*PROVIDED TEXT*
Secret Management and Credential Safety - hmislk/hmis GitHub Wiki

Secret Management and Credential Safety

Audience: All developers contributing to hmislk/hmis

Why this matters: hmislk/hmis is an open-source repository. Any credential, password, or customer-identifying information committed to git is permanently public, even after deletion from the latest branch. Git history is immutable and anyone can have already cloned it.


What Must Never Be Committed

Category Examples
Database passwords MySQL passwords, JNDI datasource passwords
Application server credentials Payara admin password, master-password file
API keys Anthropic API key, Cloudflare API token
Customer infrastructure Production IP addresses, server hostnames
TLS/SSL material .pem, .jks, .p12, .key, .cer files
Environment files .env, secrets.properties, credentials.xml
Payara domain config domain.xml, glassfish-resources.xml (already in .gitignore)

How the Project Is Protected

1. .gitignore blocks known sensitive files

The project .gitignore (root of repo) blocks:

domain.xml
glassfish-resources.xml
*.jks  *.p12  *.pem  *.key
.env   secrets.properties   *-credentials.properties

These files are never tracked. If you need to share config, use a password manager or a private channel — never a GitHub comment or commit.

*TASK ITEM*
According to the secret management page, what should you use if you need to share config? The lines that come next play no part in this.

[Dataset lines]
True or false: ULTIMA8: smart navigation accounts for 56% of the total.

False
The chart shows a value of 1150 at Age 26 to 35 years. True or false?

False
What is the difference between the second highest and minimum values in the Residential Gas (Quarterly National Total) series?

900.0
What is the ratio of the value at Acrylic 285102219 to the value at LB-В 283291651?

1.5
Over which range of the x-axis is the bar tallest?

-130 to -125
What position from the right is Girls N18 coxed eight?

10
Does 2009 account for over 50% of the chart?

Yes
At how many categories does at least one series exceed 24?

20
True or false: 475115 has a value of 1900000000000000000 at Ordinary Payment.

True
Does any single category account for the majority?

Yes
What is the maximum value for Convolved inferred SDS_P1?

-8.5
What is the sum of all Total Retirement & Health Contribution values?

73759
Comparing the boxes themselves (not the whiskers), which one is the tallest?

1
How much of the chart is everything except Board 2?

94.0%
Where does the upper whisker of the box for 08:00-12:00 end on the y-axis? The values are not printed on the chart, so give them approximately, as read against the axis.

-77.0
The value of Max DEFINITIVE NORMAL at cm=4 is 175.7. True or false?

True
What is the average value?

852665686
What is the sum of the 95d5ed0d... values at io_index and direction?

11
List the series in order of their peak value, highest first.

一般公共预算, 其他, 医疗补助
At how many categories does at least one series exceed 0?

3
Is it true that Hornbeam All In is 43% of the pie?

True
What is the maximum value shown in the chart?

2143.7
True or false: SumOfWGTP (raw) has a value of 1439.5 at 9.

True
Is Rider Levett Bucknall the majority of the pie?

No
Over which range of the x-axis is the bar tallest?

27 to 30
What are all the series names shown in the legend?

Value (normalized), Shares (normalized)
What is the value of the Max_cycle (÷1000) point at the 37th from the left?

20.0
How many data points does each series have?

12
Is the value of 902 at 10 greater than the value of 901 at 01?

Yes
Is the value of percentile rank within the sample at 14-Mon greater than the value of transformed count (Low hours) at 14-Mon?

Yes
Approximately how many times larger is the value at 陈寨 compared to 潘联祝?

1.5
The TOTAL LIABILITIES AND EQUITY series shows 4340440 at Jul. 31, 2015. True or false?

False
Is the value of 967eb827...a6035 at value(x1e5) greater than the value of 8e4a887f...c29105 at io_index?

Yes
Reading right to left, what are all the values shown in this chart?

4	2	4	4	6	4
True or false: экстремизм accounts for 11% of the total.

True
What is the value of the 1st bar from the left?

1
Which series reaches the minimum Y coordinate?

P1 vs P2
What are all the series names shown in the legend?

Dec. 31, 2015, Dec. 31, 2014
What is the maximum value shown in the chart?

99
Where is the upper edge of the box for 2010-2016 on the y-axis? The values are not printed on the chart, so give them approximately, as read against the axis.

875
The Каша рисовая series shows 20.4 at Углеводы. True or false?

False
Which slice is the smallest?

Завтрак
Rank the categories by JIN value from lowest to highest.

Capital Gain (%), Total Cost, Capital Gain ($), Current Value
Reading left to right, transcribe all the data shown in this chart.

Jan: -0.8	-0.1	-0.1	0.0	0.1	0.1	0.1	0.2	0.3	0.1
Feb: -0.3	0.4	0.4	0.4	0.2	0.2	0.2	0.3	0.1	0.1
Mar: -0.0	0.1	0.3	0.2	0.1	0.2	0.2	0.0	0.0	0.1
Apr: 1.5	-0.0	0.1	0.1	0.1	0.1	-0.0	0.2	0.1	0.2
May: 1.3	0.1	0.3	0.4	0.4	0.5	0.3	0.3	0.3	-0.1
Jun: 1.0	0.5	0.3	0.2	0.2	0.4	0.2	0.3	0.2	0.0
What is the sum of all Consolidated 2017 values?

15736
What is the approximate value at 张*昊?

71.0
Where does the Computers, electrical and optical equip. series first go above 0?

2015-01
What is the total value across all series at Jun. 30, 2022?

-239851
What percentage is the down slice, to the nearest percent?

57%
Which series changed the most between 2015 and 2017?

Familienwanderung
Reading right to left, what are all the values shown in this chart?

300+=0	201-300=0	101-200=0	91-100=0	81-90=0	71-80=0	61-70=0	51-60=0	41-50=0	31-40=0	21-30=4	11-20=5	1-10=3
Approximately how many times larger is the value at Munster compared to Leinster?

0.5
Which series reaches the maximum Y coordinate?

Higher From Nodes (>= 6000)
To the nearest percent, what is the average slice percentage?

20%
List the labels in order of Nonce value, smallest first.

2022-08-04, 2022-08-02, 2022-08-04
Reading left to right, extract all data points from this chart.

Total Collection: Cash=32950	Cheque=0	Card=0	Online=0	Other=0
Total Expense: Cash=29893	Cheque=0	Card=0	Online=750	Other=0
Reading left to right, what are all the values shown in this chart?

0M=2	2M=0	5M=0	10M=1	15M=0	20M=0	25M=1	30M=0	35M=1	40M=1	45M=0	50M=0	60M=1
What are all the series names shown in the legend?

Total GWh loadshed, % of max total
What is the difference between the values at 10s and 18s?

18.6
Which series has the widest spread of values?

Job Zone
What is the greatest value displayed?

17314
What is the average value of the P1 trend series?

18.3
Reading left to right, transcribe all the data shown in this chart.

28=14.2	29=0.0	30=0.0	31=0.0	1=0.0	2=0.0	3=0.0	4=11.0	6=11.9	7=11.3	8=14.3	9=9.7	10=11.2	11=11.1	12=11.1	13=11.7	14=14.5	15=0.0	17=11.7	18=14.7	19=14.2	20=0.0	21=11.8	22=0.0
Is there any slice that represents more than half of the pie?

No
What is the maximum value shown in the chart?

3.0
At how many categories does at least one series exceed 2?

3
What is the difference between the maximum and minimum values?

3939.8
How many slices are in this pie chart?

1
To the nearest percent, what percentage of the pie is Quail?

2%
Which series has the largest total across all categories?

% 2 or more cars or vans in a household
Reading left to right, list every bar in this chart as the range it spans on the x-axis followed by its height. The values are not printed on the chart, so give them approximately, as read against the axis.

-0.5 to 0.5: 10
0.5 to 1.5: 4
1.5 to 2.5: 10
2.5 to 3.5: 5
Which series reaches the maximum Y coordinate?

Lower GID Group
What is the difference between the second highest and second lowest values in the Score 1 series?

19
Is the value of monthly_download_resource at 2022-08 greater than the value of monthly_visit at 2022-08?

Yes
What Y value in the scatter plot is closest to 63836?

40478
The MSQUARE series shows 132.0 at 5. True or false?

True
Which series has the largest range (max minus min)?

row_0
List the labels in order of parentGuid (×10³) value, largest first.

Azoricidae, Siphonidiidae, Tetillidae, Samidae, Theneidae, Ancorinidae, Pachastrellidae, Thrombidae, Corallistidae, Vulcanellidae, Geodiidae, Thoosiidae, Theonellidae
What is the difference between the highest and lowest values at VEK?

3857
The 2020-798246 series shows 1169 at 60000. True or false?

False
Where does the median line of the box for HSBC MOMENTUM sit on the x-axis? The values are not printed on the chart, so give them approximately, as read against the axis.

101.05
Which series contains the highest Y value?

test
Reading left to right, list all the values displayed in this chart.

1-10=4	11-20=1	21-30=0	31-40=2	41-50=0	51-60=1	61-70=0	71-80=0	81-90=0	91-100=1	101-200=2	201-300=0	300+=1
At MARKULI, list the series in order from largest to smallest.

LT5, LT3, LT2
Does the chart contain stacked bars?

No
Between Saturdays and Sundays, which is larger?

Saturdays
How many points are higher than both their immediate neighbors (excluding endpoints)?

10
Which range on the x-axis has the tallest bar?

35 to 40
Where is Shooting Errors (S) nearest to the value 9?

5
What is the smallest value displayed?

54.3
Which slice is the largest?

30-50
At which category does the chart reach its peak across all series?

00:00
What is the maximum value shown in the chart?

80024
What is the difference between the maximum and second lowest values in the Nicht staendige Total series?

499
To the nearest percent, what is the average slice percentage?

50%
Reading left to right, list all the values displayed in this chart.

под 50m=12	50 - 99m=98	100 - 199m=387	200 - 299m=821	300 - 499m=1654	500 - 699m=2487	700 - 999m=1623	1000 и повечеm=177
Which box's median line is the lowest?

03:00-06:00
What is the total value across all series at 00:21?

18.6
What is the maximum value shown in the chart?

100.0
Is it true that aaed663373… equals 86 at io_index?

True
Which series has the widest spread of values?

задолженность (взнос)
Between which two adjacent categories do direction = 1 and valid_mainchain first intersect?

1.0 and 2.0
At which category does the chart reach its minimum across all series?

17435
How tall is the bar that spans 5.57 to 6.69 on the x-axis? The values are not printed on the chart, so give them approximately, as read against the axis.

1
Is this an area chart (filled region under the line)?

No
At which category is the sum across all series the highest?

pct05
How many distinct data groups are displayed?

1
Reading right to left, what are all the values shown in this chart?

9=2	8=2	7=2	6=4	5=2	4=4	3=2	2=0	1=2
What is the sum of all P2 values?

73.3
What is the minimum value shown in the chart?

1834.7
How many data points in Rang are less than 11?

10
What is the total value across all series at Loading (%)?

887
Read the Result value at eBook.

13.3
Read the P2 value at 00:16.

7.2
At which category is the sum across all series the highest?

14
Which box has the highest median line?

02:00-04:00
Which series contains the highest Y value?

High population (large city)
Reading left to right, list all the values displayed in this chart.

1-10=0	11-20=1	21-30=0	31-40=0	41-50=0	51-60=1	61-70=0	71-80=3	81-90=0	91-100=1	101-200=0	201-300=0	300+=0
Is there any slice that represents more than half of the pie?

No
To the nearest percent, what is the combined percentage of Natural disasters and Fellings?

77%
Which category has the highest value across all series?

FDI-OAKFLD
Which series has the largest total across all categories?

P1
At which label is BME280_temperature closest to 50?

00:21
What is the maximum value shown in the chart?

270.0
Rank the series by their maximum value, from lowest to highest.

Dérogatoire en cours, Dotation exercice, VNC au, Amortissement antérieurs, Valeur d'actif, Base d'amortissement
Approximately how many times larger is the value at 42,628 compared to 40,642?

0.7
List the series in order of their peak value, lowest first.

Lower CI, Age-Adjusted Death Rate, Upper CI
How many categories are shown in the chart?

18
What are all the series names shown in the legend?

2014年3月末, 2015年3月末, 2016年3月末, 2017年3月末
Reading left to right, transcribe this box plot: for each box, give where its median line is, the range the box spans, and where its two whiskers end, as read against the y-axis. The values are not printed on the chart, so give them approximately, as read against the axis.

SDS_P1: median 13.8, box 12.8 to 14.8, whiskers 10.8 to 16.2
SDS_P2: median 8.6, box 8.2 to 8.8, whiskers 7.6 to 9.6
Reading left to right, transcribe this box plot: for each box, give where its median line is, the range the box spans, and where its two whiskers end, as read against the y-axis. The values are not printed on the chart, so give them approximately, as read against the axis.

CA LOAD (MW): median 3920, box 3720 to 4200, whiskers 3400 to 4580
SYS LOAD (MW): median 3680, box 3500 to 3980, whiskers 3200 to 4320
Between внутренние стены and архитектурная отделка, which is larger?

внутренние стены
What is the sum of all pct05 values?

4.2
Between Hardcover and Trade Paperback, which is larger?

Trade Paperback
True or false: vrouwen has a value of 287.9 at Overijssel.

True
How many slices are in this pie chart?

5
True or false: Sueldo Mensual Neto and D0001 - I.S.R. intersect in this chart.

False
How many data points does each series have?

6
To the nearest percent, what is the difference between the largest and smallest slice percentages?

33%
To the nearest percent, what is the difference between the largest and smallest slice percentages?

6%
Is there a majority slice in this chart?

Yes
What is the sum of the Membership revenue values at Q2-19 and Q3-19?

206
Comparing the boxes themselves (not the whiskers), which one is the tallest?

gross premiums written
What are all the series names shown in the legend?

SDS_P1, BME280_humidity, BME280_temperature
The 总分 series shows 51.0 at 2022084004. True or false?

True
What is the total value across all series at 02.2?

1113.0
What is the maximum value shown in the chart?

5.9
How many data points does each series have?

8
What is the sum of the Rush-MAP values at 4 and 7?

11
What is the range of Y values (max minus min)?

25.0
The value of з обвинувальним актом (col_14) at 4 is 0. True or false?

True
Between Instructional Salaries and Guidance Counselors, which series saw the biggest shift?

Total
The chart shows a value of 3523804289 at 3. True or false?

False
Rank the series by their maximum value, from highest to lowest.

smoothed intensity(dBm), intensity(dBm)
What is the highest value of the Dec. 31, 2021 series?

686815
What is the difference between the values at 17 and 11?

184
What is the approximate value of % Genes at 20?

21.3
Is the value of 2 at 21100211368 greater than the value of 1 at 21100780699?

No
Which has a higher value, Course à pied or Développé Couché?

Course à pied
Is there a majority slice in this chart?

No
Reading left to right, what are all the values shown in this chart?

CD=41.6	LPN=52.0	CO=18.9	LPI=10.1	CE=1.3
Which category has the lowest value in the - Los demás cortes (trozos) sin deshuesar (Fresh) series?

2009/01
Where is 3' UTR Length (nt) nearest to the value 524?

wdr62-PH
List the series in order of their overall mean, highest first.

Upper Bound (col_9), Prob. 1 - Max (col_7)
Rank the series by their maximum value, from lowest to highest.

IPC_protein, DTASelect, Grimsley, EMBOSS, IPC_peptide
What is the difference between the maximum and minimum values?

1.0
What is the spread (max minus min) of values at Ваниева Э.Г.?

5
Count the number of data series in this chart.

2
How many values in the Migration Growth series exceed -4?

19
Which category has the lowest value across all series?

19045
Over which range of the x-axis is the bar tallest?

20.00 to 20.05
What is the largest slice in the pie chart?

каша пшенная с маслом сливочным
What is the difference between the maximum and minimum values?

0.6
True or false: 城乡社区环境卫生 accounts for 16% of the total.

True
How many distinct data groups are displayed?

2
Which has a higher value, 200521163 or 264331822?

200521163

*SOLUTION TO THE EXERCISE*
A password manager or a private channel.